До Лена сказанное доходит не сразу. Затем его сияющие глаза заволакивает мутная пелена. Тут уже и Свенсон соображает, что он сказал. Он сидит, уставившись в свой бокал, и чувствует себя персонажем сказки про трех медведей. Кто пил мое вино? Неужели он выхлебал еще целый стакан, но даже если так, могли ли несколько бокалов мерло превратить мужика ста восьмидесяти фунтов весом в упившегося в дым алкаша? Или – это уж как посмотреть – в напыщенного правдолюбца?
– Прошу прощенья? – говорит Лен ледяным тоном. Свенсон отлично знает, что у Лена и без такого серьезного повода, как обвинение в издевательстве над детьми, всегда найдется способ его осадить. – Вот если бы ты жил с таким ребенком, видел бы, как он страдает…
– Извини, я пошутил, – говорит Свенсон. Надо же было такое ляпнуть! – Знаешь, в последнее время все просто помешались на жестокости к детям. Только и вспоминают, что да когда претерпели. Да теперь, если твое родное дитя не обвиняет тебя в том, что ты заставлял его участвовать в сатанинской мессе, считай – у тебя с ним полный контакт…
В глазах Лена холодный блеск изумления, словно Свенсон публично делает себе харакири.
Понятно, за что Лен так любит этот ресторан.
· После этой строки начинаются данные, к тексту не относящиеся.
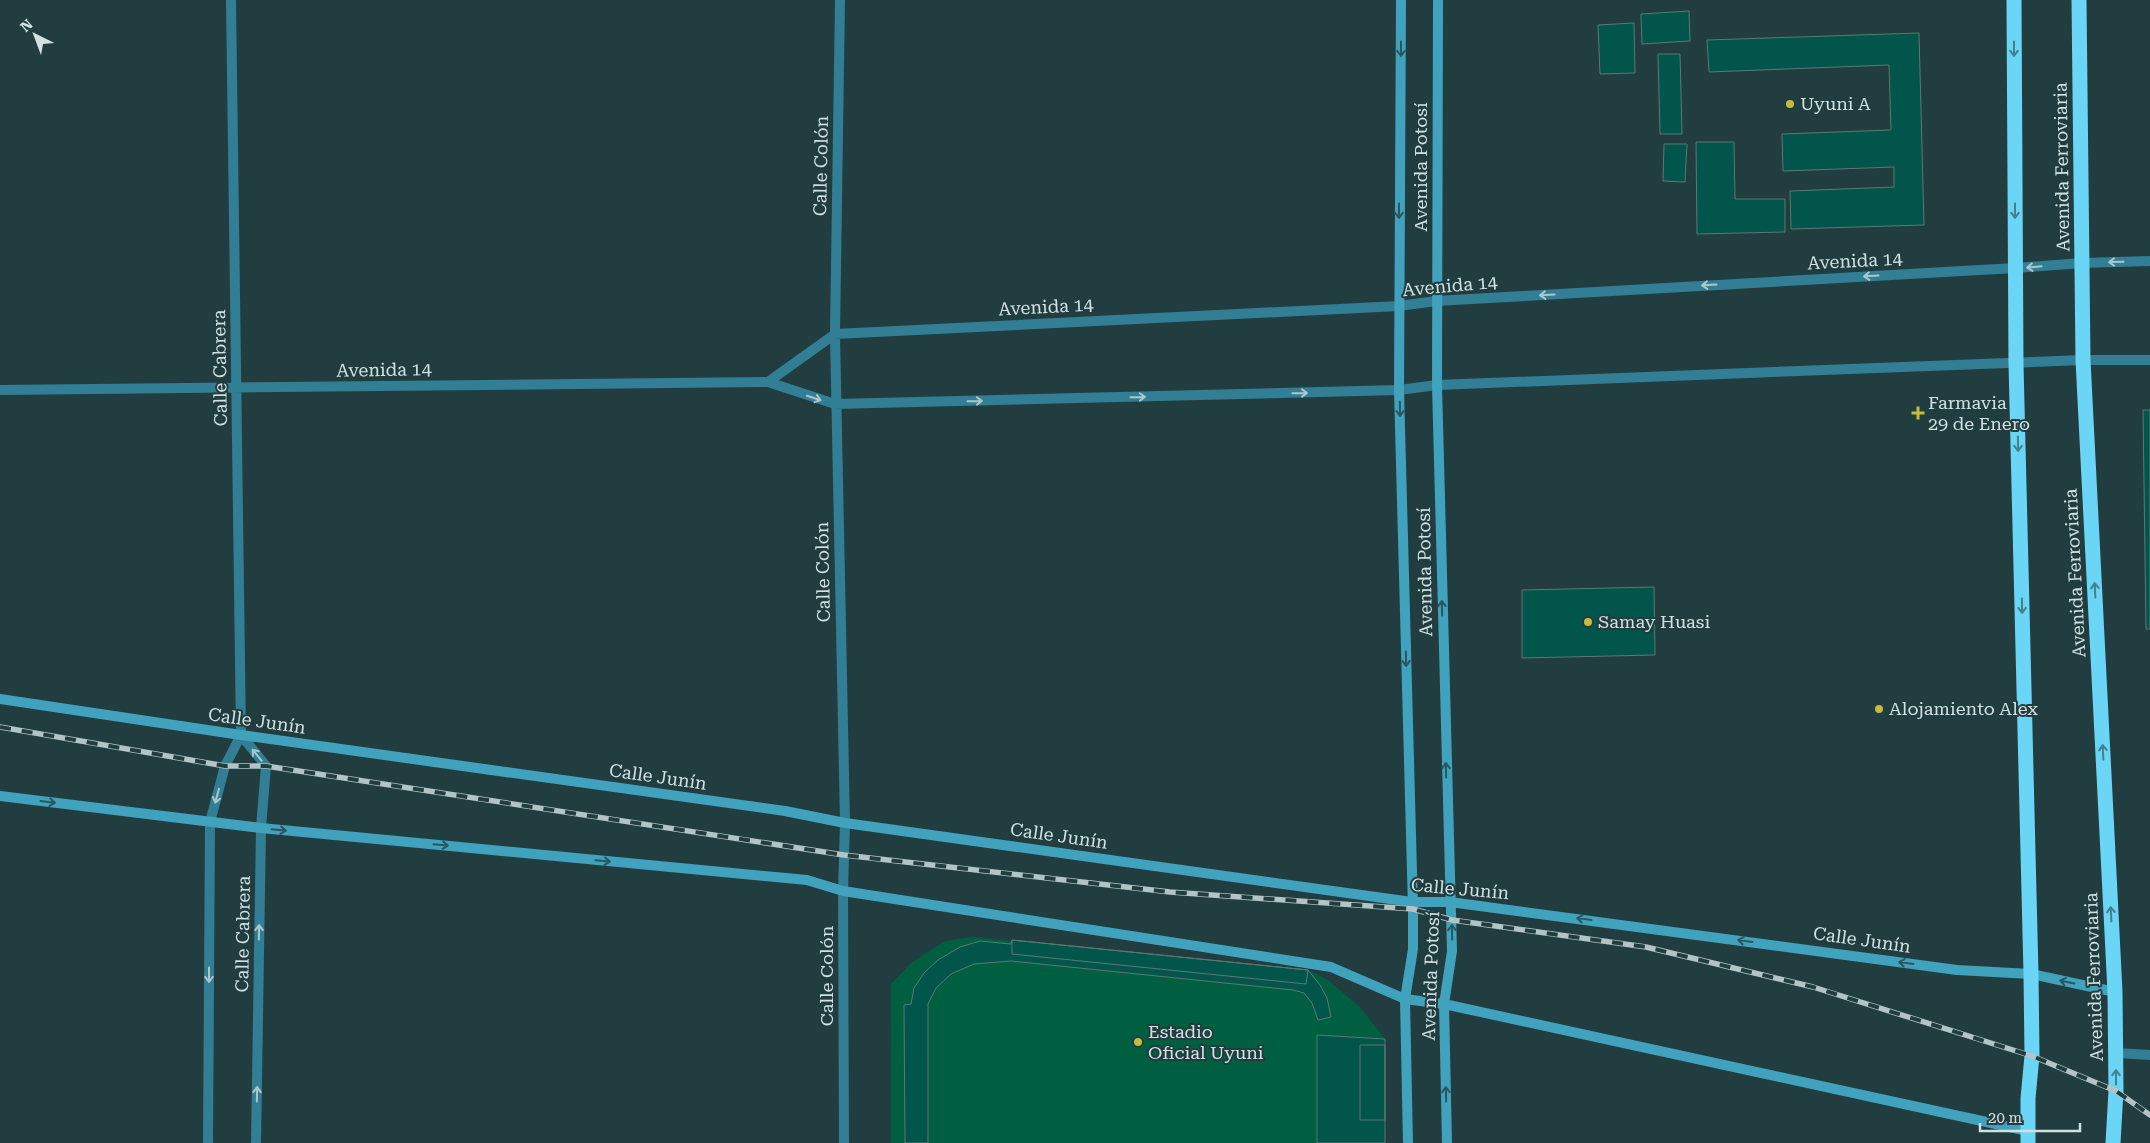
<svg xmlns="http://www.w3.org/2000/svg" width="2150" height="1143" viewBox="0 0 2150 1143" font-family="'Roboto Serif',serif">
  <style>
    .green { fill: #005f40 }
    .building { fill: #01554b; stroke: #5c7973 }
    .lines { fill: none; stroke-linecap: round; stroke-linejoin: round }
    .lane { stroke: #327e94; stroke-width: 10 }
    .street { stroke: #327e94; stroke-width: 10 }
    .secondary { stroke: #41a2be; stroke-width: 10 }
    .highway { stroke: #6ad5f5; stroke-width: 15 }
    .rail-casing { stroke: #b2c4c6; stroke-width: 5.5 }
    .rail { stroke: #213d3f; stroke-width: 4; stroke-dasharray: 11; stroke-linecap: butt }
    .oneway { stroke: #29565f }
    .oneway2 { stroke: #428191 }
    .oneway3 { stroke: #a9c8ce }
    .poi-dot { fill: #c5bc3d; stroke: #213d3f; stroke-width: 2 }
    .labels { text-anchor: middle; stroke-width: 4; stroke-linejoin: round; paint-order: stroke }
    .poi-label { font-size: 18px; fill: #d1e1e2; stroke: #213d3f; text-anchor: start }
    .street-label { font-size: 18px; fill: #d1e1e2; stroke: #213d3f }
  </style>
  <rect width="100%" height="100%" fill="#213d3f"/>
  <!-- green -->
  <path class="green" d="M972 937 1308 970 1328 980 1360 1007 1385 1039V1143H891V984L911 963 945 941Z"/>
  <!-- building -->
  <path class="building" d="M1689 11 1690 41 1642 44 1641 14Z
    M1634 23 1635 73 1600 74 1598 25Z
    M1919 33 1924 225 1791 229 1790 191 1894 187V167L1783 171 1782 134 1891 130 1889 65 1709 72 1707 40Z
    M1658 54H1680L1682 134H1660Z
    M1696 142H1734L1735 199H1785V232L1697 234Z
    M1664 144H1687L1685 182 1663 181Z
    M2143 410H2150V629H2146Z
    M1654 587 1655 655 1522 658V590Z
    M1012 940 1308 970 1306 984 1012 954Z
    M1012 940 1308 970 1320 985 1327 998 1331 1017 1318 1020 1312 1003 1304 993 1293 990 1011 961 974 964 951 974 936 988 928 1004V1143H905L904 1005 911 1004 914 988 924 973 938 960 960 947 980 941 1011 944Z
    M1317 1035 1385 1039V1143H1317Z
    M1360 1045H1385V1120H1360Z"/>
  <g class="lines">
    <!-- lane -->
    <path class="lane" d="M2116 1053 2150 1055"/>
    <!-- street -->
    <path class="street" d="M840 0 835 334 845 823 843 891 844 1143
      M768 382 835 334 1399 306 1436 301 2015 268 2082 263 2150 261
      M0 390 768 382 835 404 1399 390 1437 385 2083 360H2150
      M241 735 266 766 261 828 256 1143
      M208 1143 210 822 225 766 241 735 231 0"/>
    <!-- secondary -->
    <path class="secondary" d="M1401 0 1399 390 1413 909V949L1405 999 1408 1143
      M1438 0 1437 385 1452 951 1444 1004 1447 1143
      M0 699 241 735 785 811 845 823 1412 902H1450L1957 970 2031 974 2115 992
      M0 796 261 828 807 880 843 891 1331 967 1405 999 1444 1004 2028 1131"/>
    <!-- highway -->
    <path class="highway" d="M2014 0 2016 364 2031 974 2032 1056 2028 1098V1143
      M2079 0 2083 360 2115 992 2116 1091 2113 1143"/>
    <!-- rail casing -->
    <g class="rail-casing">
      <path id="rail" d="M0 727 225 766H266L844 855 1170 892 1413 909 1452 920 1646 947 1813 987 2032 1056 2116 1091 2150 1115"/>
    </g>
    <!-- rail -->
    <use href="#rail" class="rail"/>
  </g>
  <!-- one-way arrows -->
  <defs><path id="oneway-shaft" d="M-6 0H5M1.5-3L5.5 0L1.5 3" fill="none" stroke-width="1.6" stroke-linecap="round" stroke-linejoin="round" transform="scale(1.25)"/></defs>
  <g class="oneway">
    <use href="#oneway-shaft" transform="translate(1401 49) rotate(90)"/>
    <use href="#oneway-shaft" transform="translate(1399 211) rotate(90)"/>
    <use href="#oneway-shaft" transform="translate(1400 409) rotate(89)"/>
    <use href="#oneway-shaft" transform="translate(1442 608) rotate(-91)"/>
    <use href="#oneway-shaft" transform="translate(1406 659) rotate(89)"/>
    <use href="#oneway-shaft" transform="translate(1446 770) rotate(-91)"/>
    <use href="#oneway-shaft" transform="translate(48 802) rotate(7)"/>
    <use href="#oneway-shaft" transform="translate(279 830) rotate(5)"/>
    <use href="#oneway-shaft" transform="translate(441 845) rotate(5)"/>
    <use href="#oneway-shaft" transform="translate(603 861) rotate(5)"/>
    <use href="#oneway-shaft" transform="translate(1584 919) rotate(-172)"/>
    <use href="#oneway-shaft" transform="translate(1452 932) rotate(-91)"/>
    <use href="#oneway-shaft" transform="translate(1745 941) rotate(-172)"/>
    <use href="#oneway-shaft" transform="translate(1906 963) rotate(-172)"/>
    <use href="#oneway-shaft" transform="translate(2067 982) rotate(-168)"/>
    <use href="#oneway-shaft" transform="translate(1446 1094) rotate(-91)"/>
  </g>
  <g class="oneway2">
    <use href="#oneway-shaft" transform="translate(2014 49) rotate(90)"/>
    <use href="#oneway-shaft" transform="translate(2015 211) rotate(90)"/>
    <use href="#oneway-shaft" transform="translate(2018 444) rotate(89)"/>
    <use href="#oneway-shaft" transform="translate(2095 590) rotate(-93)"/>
    <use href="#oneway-shaft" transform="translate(2022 606) rotate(89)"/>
    <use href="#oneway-shaft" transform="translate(2103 752) rotate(-93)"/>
    <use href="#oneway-shaft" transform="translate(2111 914) rotate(-93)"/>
    <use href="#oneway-shaft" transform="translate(2116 1077) rotate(-90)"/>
  </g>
  <g class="oneway3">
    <use href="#oneway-shaft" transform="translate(2116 262) rotate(179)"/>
    <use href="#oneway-shaft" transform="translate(2034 267) rotate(175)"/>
    <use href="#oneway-shaft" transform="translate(1871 276) rotate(177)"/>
    <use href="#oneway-shaft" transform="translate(1709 285) rotate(177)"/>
    <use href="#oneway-shaft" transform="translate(1547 295) rotate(177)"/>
    <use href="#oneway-shaft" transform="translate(1300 393) rotate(-1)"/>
    <use href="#oneway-shaft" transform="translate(1138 397) rotate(-1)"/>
    <use href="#oneway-shaft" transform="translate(814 398) rotate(18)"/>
    <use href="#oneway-shaft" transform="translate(975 401) rotate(-1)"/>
    <use href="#oneway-shaft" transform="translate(257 755) rotate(-129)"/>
    <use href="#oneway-shaft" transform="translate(217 796) rotate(105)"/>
    <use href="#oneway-shaft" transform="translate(259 932) rotate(-89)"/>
    <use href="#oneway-shaft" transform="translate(209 975) rotate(90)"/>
    <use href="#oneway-shaft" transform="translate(257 1094) rotate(-89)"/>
  </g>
  <!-- markers -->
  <g class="poi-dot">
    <circle cx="1790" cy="104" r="5"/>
    <path d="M1915.5 405.5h5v5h5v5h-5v5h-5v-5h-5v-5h5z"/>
    <circle cx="1588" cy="622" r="5"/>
    <circle cx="1879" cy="709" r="5"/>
    <circle cx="1138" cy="1042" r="5"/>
  </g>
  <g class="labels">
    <!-- poi labels -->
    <g class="poi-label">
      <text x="1800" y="110">Uyuni A</text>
      <text x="1928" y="409">Farmavia<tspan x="1928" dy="21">29 de Enero</tspan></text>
      <text x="1598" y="628">Samay Huasi</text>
      <text x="1889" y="715">Alojamiento Alex</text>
      <text x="1148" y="1038">Estadio<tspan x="1148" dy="21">Oficial Uyuni</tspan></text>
    </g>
    <!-- street labels -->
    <g class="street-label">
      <text transform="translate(821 166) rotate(-89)" y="6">Calle Colón</text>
      <text transform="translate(1421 167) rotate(-90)" y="6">Avenida Potosí</text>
      <text transform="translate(2062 167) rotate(-91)" y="6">Avenida Ferroviaria</text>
      <text transform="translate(1855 261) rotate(-3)" y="6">Avenida 14</text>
      <text transform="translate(1450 286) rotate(-5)" y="6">Avenida 14</text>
      <text transform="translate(1046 307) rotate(-3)" y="6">Avenida 14</text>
      <text transform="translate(220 368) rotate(-91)" y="6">Calle Cabrera</text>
      <text transform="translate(384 370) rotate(-1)" y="6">Avenida 14</text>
      <text transform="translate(823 572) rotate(-91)" y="6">Calle Colón</text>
      <text transform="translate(1425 572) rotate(-91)" y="6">Avenida Potosí</text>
      <text transform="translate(2075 573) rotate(-93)" y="6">Avenida Ferroviaria</text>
      <text transform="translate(257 721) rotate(8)" y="6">Calle Junín</text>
      <text transform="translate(658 777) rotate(8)" y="6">Calle Junín</text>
      <text transform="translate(1059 836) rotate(8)" y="6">Calle Junín</text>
      <text transform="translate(1460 889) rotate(5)" y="6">Calle Junín</text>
      <text transform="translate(243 934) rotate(-89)" y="6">Calle Cabrera</text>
      <text transform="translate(1862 940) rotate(8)" y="6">Calle Junín</text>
      <text transform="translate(827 976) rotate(-90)" y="6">Calle Colón</text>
      <text transform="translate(1431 976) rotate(-88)" y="6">Avenida Potosí</text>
      <text transform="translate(2094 977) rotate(-92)" y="6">Avenida Ferroviaria</text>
    </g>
  </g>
  <!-- north arrow -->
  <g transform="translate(35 35) rotate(318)" stroke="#213d3f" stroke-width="4" paint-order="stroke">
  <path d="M0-4L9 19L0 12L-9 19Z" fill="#d1e1e2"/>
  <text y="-8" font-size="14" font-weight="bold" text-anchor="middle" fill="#d1e1e2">N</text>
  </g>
  <!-- scale -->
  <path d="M1980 1123v8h100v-8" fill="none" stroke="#d1e1e2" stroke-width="2.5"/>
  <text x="1988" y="1123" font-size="15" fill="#d1e1e2" stroke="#213d3f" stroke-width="4" paint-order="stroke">20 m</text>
</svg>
Официантка интуитивно почувствовала, что Свенсону необходимо вмешательство извне, и ставит перед ним и Леном тарелки с громадными кусками мяса.
– Погоди-ка! – говорит Лен. – А не выпить ли нам полбутылочки чего-нибудь изысканного?
– Как тебе будет угодно, – отвечает Свенсон.
С одной стороны, хватит ему пить. И так достаточно накуролесил. Но с другой… а что он теряет? Даже если он уже настроил против себя Лена, он же не о своем романе собрался с ним беседовать. Он приехал из-за Анджелы, и ему не так уж и важно, нравится он сам Лену или нет.
– Потрясающее место! – говорит Лен. – Еда отменная, и обслуживают быстро. Туда-сюда, туда-сюда, как на конвейере.
Свенсон обводит взглядом обедающих. Никому из них мысль о конвейере и в голову не приходит. Они все здесь расположились весьма удобно, неторопливо поглощают свои бифштексы, тщательно, как того требует мясо с кровью, пережевывают каждый кусок. И только Лену хочется, чтобы текла конвейерная лента. Что можно сказать о его отношении к Свенсон)', если он пригласил своего автора туда, где можно на скорую руку проглотить бифштекс, уложившись в три четверти часа, не больше? Свенсон ради этого прилетел из Вермонта, оставил дочь, погубил целый день, а Лен хочет отделаться побыстрее.
Некоторое время они молча жуют.
– Как роман продвигается? – спрашивает Лен.